BEGIN

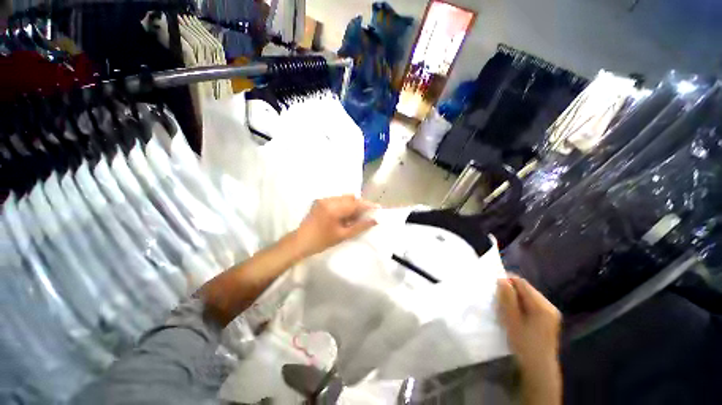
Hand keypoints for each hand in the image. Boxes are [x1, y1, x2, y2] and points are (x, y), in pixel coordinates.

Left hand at [295, 195, 378, 256]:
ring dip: (351, 205)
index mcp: (333, 209)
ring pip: (344, 198)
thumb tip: (374, 220)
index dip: (367, 205)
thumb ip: (360, 226)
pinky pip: (336, 200)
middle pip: (350, 198)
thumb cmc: (322, 241)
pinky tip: (343, 216)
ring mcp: (323, 199)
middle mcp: (328, 200)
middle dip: (359, 205)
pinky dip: (343, 205)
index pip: (355, 203)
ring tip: (353, 217)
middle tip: (364, 215)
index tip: (377, 207)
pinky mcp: (320, 201)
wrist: (300, 242)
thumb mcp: (343, 235)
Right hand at [497, 276, 561, 378]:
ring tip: (505, 308)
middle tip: (498, 299)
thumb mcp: (511, 320)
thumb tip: (501, 279)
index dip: (506, 280)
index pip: (521, 283)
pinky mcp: (549, 319)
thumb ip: (507, 298)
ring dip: (515, 298)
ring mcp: (551, 313)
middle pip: (526, 289)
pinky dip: (521, 305)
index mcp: (542, 306)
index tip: (494, 286)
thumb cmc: (523, 344)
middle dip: (510, 290)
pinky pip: (532, 304)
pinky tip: (515, 315)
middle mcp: (549, 306)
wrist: (539, 368)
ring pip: (528, 296)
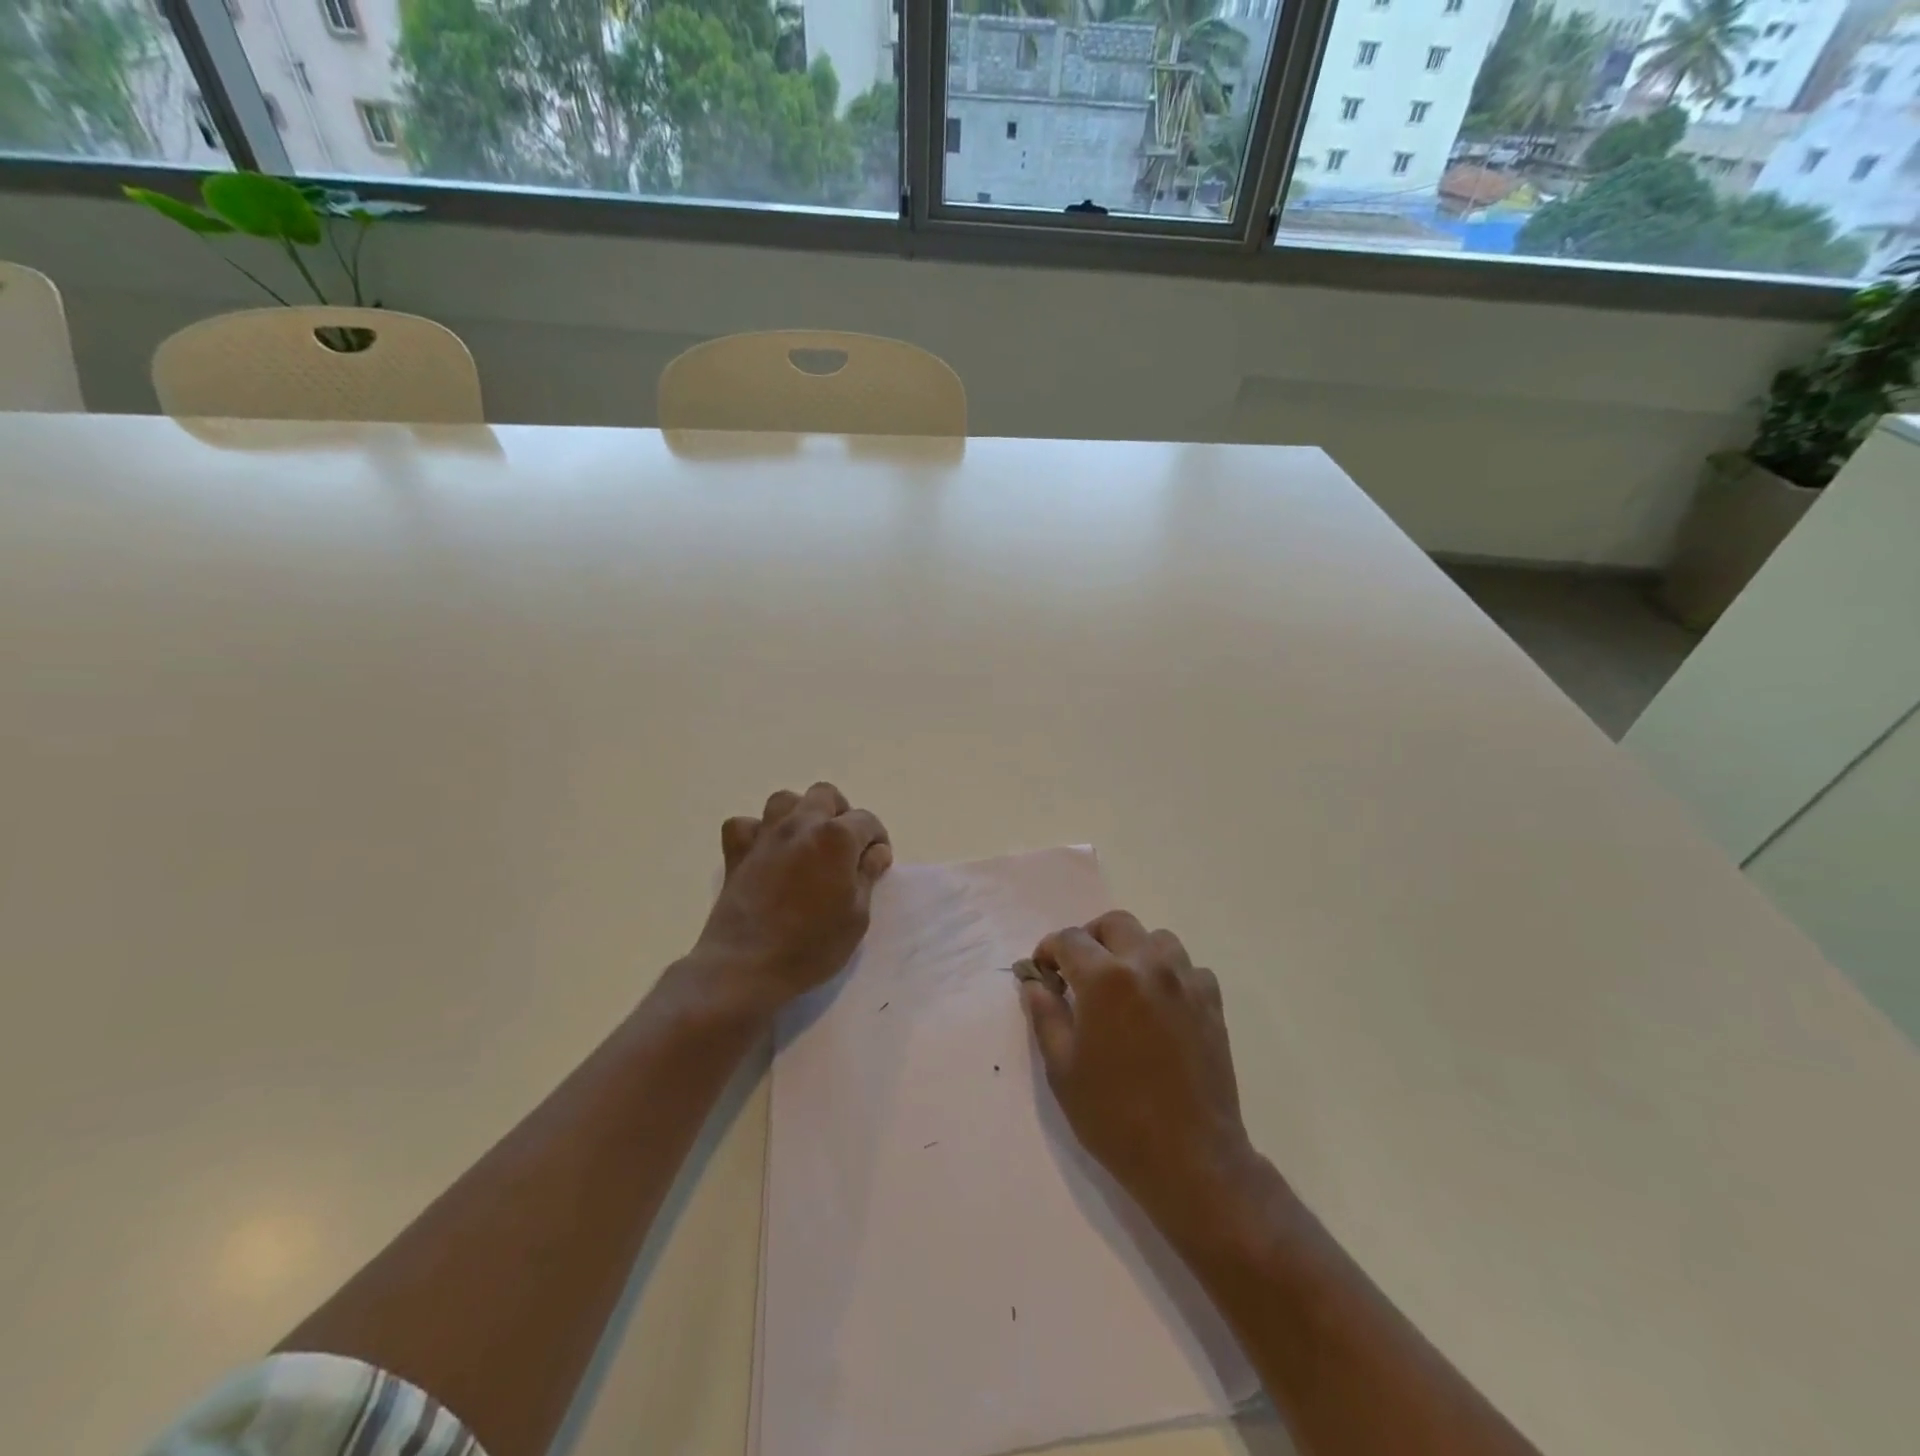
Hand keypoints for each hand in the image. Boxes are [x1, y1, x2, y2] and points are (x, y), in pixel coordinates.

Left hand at [689, 782, 892, 1016]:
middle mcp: (801, 825)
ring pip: (785, 800)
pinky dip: (757, 832)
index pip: (867, 820)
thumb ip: (867, 875)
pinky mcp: (736, 853)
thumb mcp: (857, 916)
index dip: (877, 839)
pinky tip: (766, 852)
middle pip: (825, 795)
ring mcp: (765, 835)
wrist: (746, 966)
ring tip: (807, 842)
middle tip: (845, 847)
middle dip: (841, 814)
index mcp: (837, 837)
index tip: (877, 863)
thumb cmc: (811, 945)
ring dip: (800, 814)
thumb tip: (875, 852)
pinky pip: (745, 825)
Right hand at [1020, 911, 1263, 1245]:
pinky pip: (1188, 968)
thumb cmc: (1115, 1116)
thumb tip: (1035, 982)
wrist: (1190, 1158)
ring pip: (1156, 939)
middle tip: (1079, 971)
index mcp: (1105, 978)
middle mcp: (1147, 965)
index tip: (1043, 972)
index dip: (1049, 950)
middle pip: (1115, 923)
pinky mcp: (1211, 1003)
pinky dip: (1169, 974)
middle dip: (1090, 939)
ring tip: (1122, 985)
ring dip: (1132, 951)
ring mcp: (1185, 981)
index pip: (1069, 939)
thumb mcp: (1062, 1068)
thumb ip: (1046, 1015)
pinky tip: (1159, 1006)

END

_WHAT TO PRODUCE_. Could you give the material again exactly as it stands, omitting any image?

_REPLY_.
Hand keypoints for each hand in the image. Boxes are [x1, y1, x2, y2] and points are (x, y), in pixel coordinates.

Left hand at [295, 195, 378, 256]:
ring dip: (351, 205)
index mcp: (333, 209)
ring pip: (344, 198)
thumb tip: (374, 220)
index dip: (367, 205)
thumb ip: (360, 226)
pinky pip: (336, 200)
middle pip: (350, 198)
thumb cmc: (322, 241)
pinky tip: (343, 216)
ring mcp: (323, 199)
middle mcp: (328, 200)
middle dip: (359, 205)
pinky dip: (343, 205)
index pip: (355, 203)
ring tip: (353, 217)
middle tip: (364, 215)
index tip: (377, 207)
pinky mcp: (320, 201)
wrist: (300, 242)
thumb mcp: (343, 235)
Right hand at [497, 276, 561, 378]:
ring tip: (505, 308)
middle tip: (498, 299)
thumb mcp: (511, 320)
thumb tip: (501, 279)
index dip: (506, 280)
index pip: (521, 283)
pinky mcp: (549, 319)
thumb ip: (507, 298)
ring dip: (515, 298)
ring mcp: (551, 313)
middle pip: (526, 289)
pinky dip: (521, 305)
index mcp: (542, 306)
index tip: (494, 286)
thumb cmc: (523, 344)
middle dip: (510, 290)
pinky pip: (532, 304)
pinky tip: (515, 315)
middle mcp: (549, 306)
wrist: (539, 368)
ring pip: (528, 296)
Hand keypoints for each hand in the image. Boxes are [x1, y1, x2, y2] and points are (x, y), in pixel coordinates.

Left hand at [689, 782, 892, 1016]:
middle mcp: (801, 825)
ring pip: (785, 800)
pinky dip: (757, 832)
index pip: (867, 820)
thumb ip: (867, 875)
pinky mcp: (736, 853)
thumb mcp: (857, 916)
index dip: (877, 839)
pinky tip: (766, 852)
middle pip: (825, 795)
ring mcp: (765, 835)
wrist: (746, 966)
ring tip: (807, 842)
middle tip: (845, 847)
middle dip: (841, 814)
index mcp: (837, 837)
index tip: (877, 863)
thumb cmc: (811, 945)
ring dip: (800, 814)
thumb tip: (875, 852)
pinky pip: (745, 825)
Right hand at [1020, 911, 1263, 1245]:
pinky pip: (1188, 968)
thumb cmc: (1115, 1116)
thumb tip: (1035, 982)
wrist: (1190, 1158)
ring pip: (1156, 939)
middle tip: (1079, 971)
index mcp: (1105, 978)
middle mcp: (1147, 965)
index tip: (1043, 972)
index dip: (1049, 950)
middle pip: (1115, 923)
pinky mcp: (1211, 1003)
pinky dip: (1169, 974)
middle dip: (1090, 939)
ring tip: (1122, 985)
ring dip: (1132, 951)
ring mcp: (1185, 981)
index pip: (1069, 939)
thumb mcp: (1062, 1068)
thumb ip: (1046, 1015)
pinky tip: (1159, 1006)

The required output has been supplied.